*How to complete this task*
Below is a listing. Write out exactly its lines between the one holding "Interior & Exterior Sta" and the one holding "costs. Women with", inclusive.

*Supplied records*
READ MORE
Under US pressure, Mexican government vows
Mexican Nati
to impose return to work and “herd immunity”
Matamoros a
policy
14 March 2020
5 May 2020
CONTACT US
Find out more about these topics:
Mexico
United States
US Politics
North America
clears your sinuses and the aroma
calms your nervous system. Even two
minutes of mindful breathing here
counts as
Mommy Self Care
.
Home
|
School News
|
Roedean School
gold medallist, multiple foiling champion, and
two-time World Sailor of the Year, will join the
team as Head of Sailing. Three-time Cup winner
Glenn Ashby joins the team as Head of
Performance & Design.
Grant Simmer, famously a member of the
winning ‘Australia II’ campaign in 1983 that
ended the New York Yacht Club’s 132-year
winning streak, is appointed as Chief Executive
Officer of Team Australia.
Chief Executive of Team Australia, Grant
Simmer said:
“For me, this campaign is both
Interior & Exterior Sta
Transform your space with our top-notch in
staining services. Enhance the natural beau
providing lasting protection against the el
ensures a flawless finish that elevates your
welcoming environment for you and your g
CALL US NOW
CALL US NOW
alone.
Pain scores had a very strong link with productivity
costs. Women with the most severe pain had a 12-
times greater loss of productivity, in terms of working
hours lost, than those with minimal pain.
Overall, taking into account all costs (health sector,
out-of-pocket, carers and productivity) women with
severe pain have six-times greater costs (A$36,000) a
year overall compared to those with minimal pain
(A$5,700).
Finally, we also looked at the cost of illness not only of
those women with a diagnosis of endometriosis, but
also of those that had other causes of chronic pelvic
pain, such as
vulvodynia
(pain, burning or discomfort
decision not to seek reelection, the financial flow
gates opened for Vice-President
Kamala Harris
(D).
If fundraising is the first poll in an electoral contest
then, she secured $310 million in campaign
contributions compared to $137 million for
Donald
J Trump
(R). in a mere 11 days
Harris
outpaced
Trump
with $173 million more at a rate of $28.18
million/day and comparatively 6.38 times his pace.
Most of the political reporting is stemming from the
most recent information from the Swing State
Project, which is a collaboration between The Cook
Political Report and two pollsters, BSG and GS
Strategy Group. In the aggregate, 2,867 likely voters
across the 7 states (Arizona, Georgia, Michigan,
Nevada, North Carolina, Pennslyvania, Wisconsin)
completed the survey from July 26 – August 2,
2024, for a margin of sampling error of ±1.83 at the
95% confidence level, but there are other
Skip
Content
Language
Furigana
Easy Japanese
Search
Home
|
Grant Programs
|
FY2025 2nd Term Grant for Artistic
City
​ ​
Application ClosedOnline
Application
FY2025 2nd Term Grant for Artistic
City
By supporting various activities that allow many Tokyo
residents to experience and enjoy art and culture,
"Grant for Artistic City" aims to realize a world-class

*Solution to this task*
Interior & Exterior Sta
Transform your space with our top-notch in
staining services. Enhance the natural beau
providing lasting protection against the el
ensures a flawless finish that elevates your
welcoming environment for you and your g
CALL US NOW
CALL US NOW
alone.
Pain scores had a very strong link with productivity
costs. Women with the most severe pain had a 12-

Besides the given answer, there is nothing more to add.